* _Aufgaben_:
A) Prüfen Sie bitte, ob die folgenden Aussagen mit dem Lesetext über die Wasserknappheit in Deutschland übereinstimmen. Antworten Sie jeweils mit Ja oder Nein und zitieren Sie die entscheidenden Worte wörtlich: (i) Das Buch hat 304 Seiten. (ii) Industrie, Landwirtschaft und Haushalte entnehmen weniger Wasser, als natürlich nachkommt. (iii) Uwe Ritzer arbeitet als Journalist für die »Süddeutsche Zeitung«.
B) Greifen Sie den Lesetext über die Wasserknappheit in Deutschland an seinem Ende auf und schreiben Sie ihn weiter.

* _Lesetext_:
+--
Zwischen Dürre und Flut (eBook)
304 Seiten
Penguin Verlag
978-3-641-30452-2 (ISBN)
Der Klimawandel hat Deutschland erreicht: Rekordtemperaturen, sinkende Grundwasserspiegel, ausgetrocknete und versiegelte Böden, die den Regen nicht mehr aufnehmen können und so Flutkatastrophen erst möglich machen. Wasser wird auch bei uns zunehmend zum raren Gut, schon heute entnehmen Industrie, Landwirtschaft und Haushalte mehr, als natürlich nachkommt. Doch noch spricht kaum jemand über die Folgen dieser Notlage, die Verteilungskämpfe, die bereits jetzt hinter den Kulissen zwischen Unternehmen und Kommunen stattfinden und die jeden von uns schon bald so direkt betreffen werden wie heute jene um Gas und Strom. Uwe Ritzer, Wirtschafts- und Investigativjournalist der »Süddeutschen Zeitung«, schreibt einen packenden Bericht über ein Land im akuten Klimawandel und zeigt, was heute geschehen muss, damit unsere Wasserversorgung auch morgen noch gewährleistet werden kann. Ein längst überfälliger Weckruf an Politik und Verbraucher.
+--
* _Bereitgestelltes Material_:
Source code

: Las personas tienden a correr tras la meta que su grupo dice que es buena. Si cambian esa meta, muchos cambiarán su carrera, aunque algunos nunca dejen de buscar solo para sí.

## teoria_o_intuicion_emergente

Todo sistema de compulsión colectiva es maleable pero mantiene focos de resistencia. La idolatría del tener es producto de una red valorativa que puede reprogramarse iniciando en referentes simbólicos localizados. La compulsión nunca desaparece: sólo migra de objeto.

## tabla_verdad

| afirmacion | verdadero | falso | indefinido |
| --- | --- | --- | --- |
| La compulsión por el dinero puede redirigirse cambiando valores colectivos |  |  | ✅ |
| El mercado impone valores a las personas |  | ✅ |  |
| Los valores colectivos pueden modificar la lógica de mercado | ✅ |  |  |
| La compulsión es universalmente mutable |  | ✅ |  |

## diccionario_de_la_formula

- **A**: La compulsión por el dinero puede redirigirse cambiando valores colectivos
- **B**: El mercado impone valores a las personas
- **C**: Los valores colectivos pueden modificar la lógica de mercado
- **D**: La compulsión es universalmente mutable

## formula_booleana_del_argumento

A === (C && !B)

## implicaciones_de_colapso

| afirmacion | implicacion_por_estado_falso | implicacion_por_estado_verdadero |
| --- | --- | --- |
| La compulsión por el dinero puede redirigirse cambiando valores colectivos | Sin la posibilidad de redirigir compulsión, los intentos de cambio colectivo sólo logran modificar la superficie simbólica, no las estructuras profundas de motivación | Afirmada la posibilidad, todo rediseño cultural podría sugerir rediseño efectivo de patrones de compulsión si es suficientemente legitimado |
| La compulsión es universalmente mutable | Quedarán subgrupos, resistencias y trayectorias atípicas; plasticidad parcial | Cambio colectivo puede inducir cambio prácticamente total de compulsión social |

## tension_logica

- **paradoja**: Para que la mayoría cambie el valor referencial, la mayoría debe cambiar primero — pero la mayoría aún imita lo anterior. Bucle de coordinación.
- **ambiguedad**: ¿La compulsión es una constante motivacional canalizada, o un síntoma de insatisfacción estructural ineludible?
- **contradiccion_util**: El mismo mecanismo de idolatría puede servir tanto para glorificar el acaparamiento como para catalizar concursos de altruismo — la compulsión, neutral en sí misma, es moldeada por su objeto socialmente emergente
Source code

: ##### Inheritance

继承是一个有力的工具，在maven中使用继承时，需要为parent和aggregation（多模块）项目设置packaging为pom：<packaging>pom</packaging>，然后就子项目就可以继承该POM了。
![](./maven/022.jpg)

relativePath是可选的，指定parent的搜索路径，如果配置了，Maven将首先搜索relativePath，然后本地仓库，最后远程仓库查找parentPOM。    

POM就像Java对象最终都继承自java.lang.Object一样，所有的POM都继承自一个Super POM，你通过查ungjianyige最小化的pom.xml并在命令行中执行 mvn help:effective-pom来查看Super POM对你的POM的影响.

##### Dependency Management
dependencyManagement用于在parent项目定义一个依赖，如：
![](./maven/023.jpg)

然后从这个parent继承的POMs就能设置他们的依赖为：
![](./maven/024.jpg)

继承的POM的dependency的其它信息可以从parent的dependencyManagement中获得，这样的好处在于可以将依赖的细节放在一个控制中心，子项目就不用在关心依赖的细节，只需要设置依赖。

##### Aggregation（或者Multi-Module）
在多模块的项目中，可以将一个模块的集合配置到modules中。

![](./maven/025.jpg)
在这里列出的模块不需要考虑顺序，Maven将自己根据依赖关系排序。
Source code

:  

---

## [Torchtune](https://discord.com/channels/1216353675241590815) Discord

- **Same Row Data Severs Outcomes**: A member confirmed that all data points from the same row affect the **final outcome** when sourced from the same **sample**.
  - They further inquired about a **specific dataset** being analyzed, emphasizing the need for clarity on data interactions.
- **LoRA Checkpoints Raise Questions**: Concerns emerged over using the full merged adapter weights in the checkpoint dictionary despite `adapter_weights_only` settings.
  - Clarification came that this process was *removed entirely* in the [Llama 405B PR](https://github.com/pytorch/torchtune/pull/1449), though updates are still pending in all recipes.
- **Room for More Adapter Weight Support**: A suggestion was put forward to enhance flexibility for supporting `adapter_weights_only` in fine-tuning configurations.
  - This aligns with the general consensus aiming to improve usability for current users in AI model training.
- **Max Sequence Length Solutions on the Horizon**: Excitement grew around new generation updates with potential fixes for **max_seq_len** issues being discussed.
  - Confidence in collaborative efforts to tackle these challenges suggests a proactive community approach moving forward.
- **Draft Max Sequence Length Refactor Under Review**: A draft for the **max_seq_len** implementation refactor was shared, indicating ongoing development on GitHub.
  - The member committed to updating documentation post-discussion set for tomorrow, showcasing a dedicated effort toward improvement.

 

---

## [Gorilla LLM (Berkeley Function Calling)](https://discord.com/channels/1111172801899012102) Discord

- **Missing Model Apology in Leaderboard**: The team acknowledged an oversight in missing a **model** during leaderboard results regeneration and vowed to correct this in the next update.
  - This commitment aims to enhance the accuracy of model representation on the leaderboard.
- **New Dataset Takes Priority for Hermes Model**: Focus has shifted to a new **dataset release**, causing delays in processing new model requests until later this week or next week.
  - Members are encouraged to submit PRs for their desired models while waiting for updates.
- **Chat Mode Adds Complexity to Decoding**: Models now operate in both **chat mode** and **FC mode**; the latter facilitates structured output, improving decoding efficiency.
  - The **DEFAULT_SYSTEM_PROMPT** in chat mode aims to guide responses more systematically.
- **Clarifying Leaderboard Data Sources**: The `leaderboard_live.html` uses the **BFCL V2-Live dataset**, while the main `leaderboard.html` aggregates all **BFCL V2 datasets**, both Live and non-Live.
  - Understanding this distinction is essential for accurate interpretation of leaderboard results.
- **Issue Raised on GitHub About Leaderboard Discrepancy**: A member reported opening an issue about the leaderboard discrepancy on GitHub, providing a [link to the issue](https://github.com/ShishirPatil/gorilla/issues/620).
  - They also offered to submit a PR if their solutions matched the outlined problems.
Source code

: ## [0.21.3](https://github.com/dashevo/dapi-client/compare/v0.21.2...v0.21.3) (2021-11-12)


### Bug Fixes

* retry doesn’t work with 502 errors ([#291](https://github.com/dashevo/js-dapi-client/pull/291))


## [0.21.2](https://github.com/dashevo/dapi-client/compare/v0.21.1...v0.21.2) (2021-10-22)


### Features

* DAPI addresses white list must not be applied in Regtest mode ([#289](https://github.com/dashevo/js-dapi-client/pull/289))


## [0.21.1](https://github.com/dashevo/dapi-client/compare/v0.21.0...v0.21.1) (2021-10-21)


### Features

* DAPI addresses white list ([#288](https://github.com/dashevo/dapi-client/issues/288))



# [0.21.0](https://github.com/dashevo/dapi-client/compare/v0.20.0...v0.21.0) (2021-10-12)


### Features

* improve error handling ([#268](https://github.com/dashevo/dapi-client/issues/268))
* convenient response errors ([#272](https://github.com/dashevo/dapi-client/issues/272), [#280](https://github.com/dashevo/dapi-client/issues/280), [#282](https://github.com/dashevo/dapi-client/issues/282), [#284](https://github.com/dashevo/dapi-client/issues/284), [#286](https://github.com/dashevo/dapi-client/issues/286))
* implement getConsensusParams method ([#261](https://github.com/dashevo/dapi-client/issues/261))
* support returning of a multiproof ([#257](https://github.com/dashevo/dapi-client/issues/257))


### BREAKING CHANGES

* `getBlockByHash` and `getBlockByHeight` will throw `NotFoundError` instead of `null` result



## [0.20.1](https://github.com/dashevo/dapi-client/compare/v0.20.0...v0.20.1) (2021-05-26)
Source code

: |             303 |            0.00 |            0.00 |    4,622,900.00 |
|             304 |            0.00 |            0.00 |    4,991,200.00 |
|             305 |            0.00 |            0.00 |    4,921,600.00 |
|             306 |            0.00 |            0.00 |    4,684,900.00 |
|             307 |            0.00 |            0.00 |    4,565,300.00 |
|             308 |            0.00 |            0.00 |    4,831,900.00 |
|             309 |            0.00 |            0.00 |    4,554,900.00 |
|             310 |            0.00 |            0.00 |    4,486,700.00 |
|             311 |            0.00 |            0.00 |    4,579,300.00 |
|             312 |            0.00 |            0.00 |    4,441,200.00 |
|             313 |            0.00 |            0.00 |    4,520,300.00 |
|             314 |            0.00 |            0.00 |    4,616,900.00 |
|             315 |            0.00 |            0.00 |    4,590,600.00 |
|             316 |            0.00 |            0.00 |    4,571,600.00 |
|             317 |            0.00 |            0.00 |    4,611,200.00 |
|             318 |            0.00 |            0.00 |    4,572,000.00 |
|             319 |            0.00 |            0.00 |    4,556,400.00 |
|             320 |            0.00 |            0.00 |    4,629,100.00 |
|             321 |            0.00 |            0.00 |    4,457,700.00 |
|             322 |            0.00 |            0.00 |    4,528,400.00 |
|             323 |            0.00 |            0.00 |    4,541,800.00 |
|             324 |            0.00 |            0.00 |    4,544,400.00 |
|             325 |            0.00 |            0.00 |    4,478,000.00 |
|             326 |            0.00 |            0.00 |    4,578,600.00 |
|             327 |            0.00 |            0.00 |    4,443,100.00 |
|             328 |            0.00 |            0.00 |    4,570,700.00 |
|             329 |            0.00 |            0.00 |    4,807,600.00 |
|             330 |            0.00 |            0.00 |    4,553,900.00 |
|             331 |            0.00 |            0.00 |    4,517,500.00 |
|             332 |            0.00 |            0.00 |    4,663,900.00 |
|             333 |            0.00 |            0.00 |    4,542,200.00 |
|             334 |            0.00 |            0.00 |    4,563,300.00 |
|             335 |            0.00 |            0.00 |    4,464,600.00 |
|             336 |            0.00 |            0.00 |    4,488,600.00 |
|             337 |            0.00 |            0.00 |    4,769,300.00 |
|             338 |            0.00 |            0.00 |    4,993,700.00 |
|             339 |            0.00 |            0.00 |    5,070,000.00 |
+--
* _Lösungen_:
A)
(i) Ja: „304 Seiten“
(ii) Nein: „schon heute entnehmen Industrie, Landwirtschaft und Haushalte mehr, als natürlich nachkommt“
(iii) Ja: „Uwe Ritzer, Wirtschafts- und Investigativjournalist der »Süddeutschen Zeitung«“

B)
Uwe Ritzer, Jahrgang 1965, ist Wirtschaftskorrespondent der Süddeutschen Zeitung und wurde als Investigativreporter unter anderem bekannt für seine Berichte über krumme Geschäfte in der Energiewirtschaft und die Enthüllung des ADAC-Manipulationsskandals. Für seine Arbeit wurde er bereits mehrfach ausgezeichnet, darunter mit dem Wächterpreis, dem Henri-Nannen-Preis und dem Helmut-Schmidt-Journalistenpreis. Als Autor erschienen von ihm »Die Affäre Mollath« (2013, mit Olaf Przybilla), »Lobbykratie« (2016, mit Markus Balser) sowie »Markus Söder« und »Die Spiele des Jahrhunderts« (2018 und 2020, beide mit Roman Deininger). Zuletzt erschien bei Penguin sein Buch »Zwischen Dürre und Flut«, das 2023 sowohl für den Wirtschaftsbuchpreis wie auch für den Preis als Wissensbuch des Jahres nominiert war.
Der alte Mann und das Wasser
Erhard Bendig ist nah am Wasser gebaut, sehr nah. Es zieht ihn an, magisch und pausenlos, so war das schon immer. Andere haben davon gehört oder gelesen, dass der menschliche Körper hauptsächlich aus Wasser besteht. Und natürlich wissen sie auch, dass Menschen ohne zu trinken schneller sterben, als ohne zu essen. Aber sie wissen es eben nur. Erhard Bendig hat es verinnerlicht.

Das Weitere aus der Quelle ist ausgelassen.